An Uncomfortable Paradise looks deeper into the history of Simon’s Town and outlines the history of indigenous dispossession and slavery there while showcasing the human stories of people who emerged from archival documents. These human stories relate to the period of Dutch East India Company control in the town and the period of British colonial control.

As the cover says, “This book tells the human stories of enslaved people, including vignettes and stories about the people whose lives intersected with theirs. During the period of Dutch East India Company possession, these were the slaveholders and the indigenous people of the False Bay. During the period of British colonial occupation, this extended to people described as ‘prize negroes’, ‘Free Blacks’ and West African Krumen. This book explores how the lives of all these people became enmeshed with those who were enslaved in the Simon’s Town district.”

Author’s journey

My personal journey into this formerly neglected history of Simon’s Town began in 1998 when I met a woman who had been forcibly removed from Simon’s Town during the period of Apartheid Forced Removals during the 1960s. Her name is Patty Davidson, and she asked me to research and write the history of her community. At the time, I had no idea what an enormous task I had agreed to undertake.

It was, in fact, only in 2009 that I was able to embark on this research when I conducted oral history interviews with people who had been forcibly removed from this beautiful seaside town. At the time, I was struck by the contrast between their present neighbourhoods and the beauty of Simon’s Town. The people I met included the artist Peter Clarke, himself a descendant of the West African Krumen who worked as indentured labourers for the British Royal Navy in Simon’s Town from 1834, and migrant workers from the Eastern Cape, who lived in Luyolo Village, an area on the mountainside in Simon’s Town.

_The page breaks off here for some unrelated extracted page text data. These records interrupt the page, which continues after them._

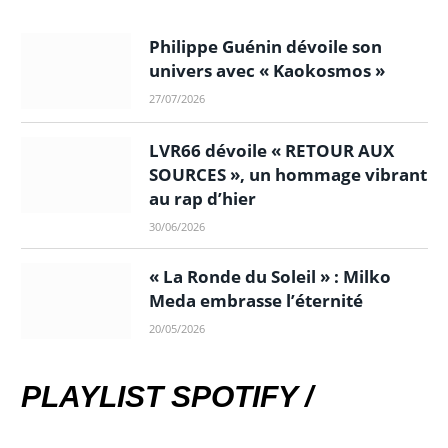
Philippe Guénin dévoile son
univers avec « Kaokosmos »
27/07/2026
LVR66 dévoile « RETOUR AUX
SOURCES », un hommage vibrant
au rap d’hier
30/06/2026
« La Ronde du Soleil » : Milko
Meda embrasse l’éternité
20/05/2026
PLAYLIST SPOTIFY /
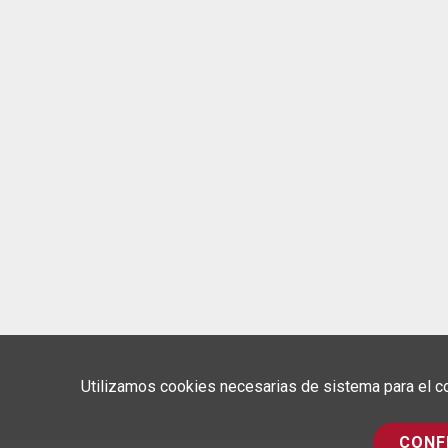
Utilizamos cookies necesarias de sistema para el co
CONF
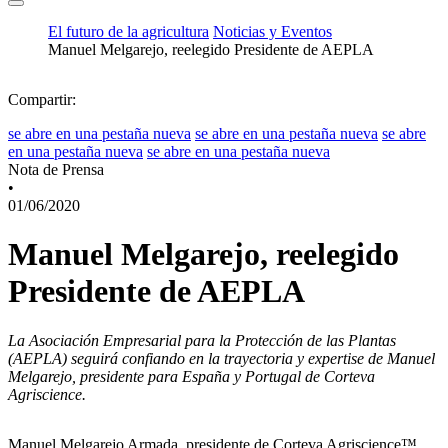
El futuro de la agricultura
Noticias y Eventos
Manuel Melgarejo, reelegido Presidente de AEPLA
Compartir:
se abre en una pestaña nueva
se abre en una pestaña nueva
se abre
en una pestaña nueva
se abre en una pestaña nueva
Nota de Prensa
•
01/06/2020
Manuel Melgarejo, reelegido
Presidente de AEPLA
La Asociación Empresarial para la Protección de las Plantas
(AEPLA) seguirá confiando en la trayectoria y expertise de Manuel
Melgarejo, presidente para España y Portugal de Corteva
Agriscience.
Manuel Melgarejo Armada, presidente de Corteva Agriscience™,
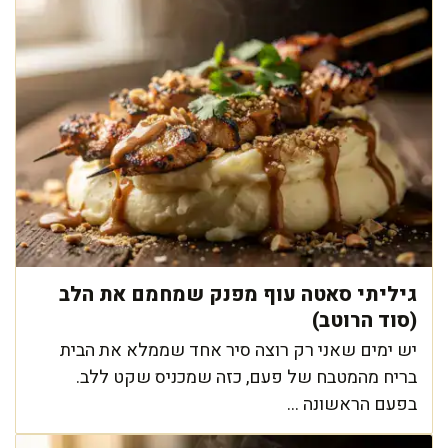
גיליתי סאטה עוף מפנק שמחמם את הלב
(סוד הרוטב)
יש ימים שאני רק רוצה סיר אחד שממלא את הבית
בריח מהמטבח של פעם, כזה שמכניס שקט ללב.
בפעם הראשונה ...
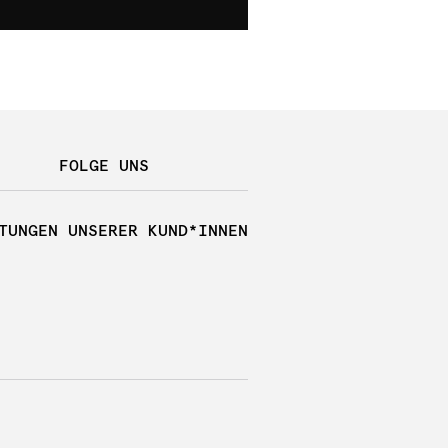
FOLGE UNS
TUNGEN UNSERER KUND*INNEN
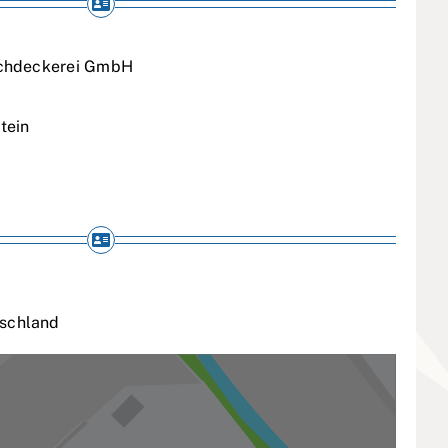
achdeckerei GmbH
tein
schland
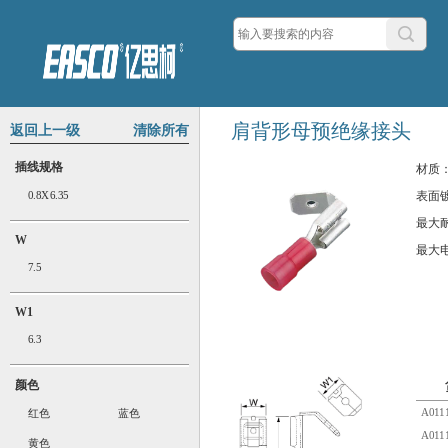
肩背形母预绝缘接头
返回上一级
清除所有
插线规格
材质
0.8X6.35
表面
最大
W
最大
7.5
W1
6.3
颜色
A0111
红色
蓝色
A0111
黄色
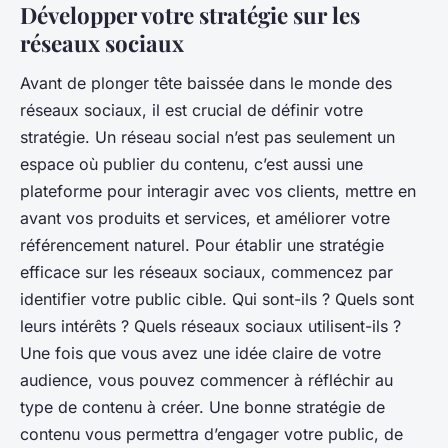
Développer votre stratégie sur les
réseaux sociaux
Avant de plonger tête baissée dans le monde des
réseaux sociaux, il est crucial de définir votre
stratégie. Un réseau social n’est pas seulement un
espace où publier du contenu, c’est aussi une
plateforme pour interagir avec vos clients, mettre en
avant vos produits et services, et améliorer votre
référencement naturel. Pour établir une stratégie
efficace sur les réseaux sociaux, commencez par
identifier votre public cible. Qui sont-ils ? Quels sont
leurs intérêts ? Quels réseaux sociaux utilisent-ils ?
Une fois que vous avez une idée claire de votre
audience, vous pouvez commencer à réfléchir au
type de contenu à créer. Une bonne stratégie de
contenu vous permettra d’engager votre public, de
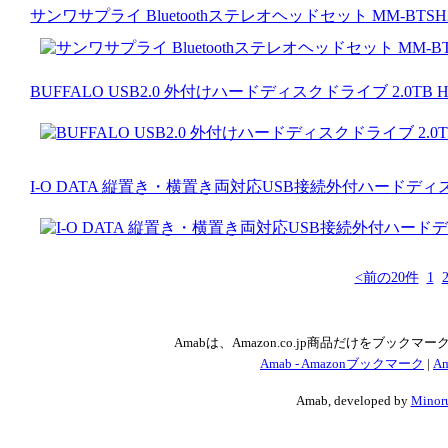
サンワサプライ Bluetoothステレオヘッドセット MM-BTSH
BUFFALO USB2.0 外付けハードディスクドライブ 2.0TB HD-
I-O DATA 縦置き・横置き両対応USB接続外付ハードディスク 2
<前の20件
1
Amabは、Amazon.co.jp商品だけをブッ
Amab - Amazonブックマーク
|
Am
Amab, developed by
Minoru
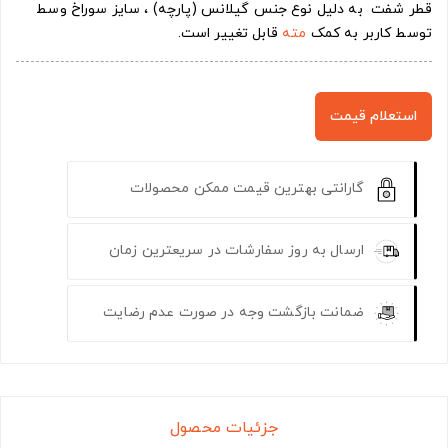
قطر شفت به دلیل نوع جنس گیلانس (پارچه) ، سایز سوراخ وسط
توسط کاربر به کمک
مته
قابل تغییر است.
استعلام قیمت
گارانتی بهترین قیمت ممکن محصولات
ارسال به روز سفارشات در سریعترین زمان
ضمانت بازگشت وجه در صورت عدم رضایت
جزئیات محصول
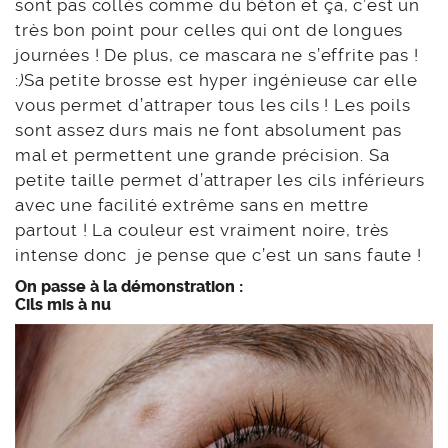
sont pas collés comme du béton et ça, c’est un
très bon point pour celles qui ont de longues
journées ! De plus, ce mascara ne s’effrite pas !
:
)
Sa petite brosse est hyper ingénieuse car elle
vous permet d’attraper tous les cils ! Les poils
sont assez durs mais ne font absolument pas
mal et permettent une grande précision. Sa
petite taille permet d’attraper les cils inférieurs
avec une facilité extrême sans en mettre
partout ! La couleur est vraiment noire, très
intense donc je pense que c’est un sans faute !
On passe à la démonstration :
Cils mis à nu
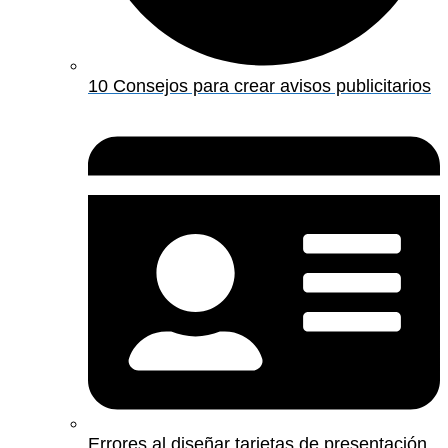
10 Consejos para crear avisos publicitarios
Errores al diseñar tarjetas de presentación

I also met relatives of the local trek (seine-net) fishing families who once dominated the trek fishing industry in Simon’s Town. Seine-net fishing, known as trek fishing in South Africa, is a nearshore fishing activity in which an uitkyker (look-out person) stands on a hill or elevated mountainside look-out point and eyes the sea for signs of fish. Uitkykers, who were taught this skill from the age of nine, were able to judge the size of a shoal and also the type of fish in it by the colour of the water and also the type of ripples in the water.

However, it was the archival research for my Master’s degree on ‘The Enslaved People of Simon’s Town’ that inspired me to write this book. The people who emerged from the dusty pages of archival correspondence covering three centuries were begging to be rescued from historical oblivion. Their stories needed to be told. People needed to know that they once lived in the town, the contribution they made to the town, and what their experiences as enslaved and indigenous dispossessed people in the town had been.

The book is a culmination of all this work and, pertinently, the fulfilment of my promise to Mrs Patty Davidson all those years ago. However, journeys are never undertaken alone and I was fortuitous in having a wonderful publisher who walked this journey with me, namely Dr Sandra Rowoldt-Shell of Nagspro publishers, herself the author of the acclaimed Children of Hope.

In writing this book, I sometimes felt as though the book was writing itself exactly the way it wanted to be written. It may well be that after conducting historical tours over the years, writing the book felt very similar to speaking to someone on a tour. Whatever it was, when I commenced writing this book during the 2020 Lockdown, everything just flowed. An Uncomfortable Paradise is the result. The book is my ode to the people I have met in these archival records, whose stories touched me very deeply. Through this book, their lives and memory are honoured.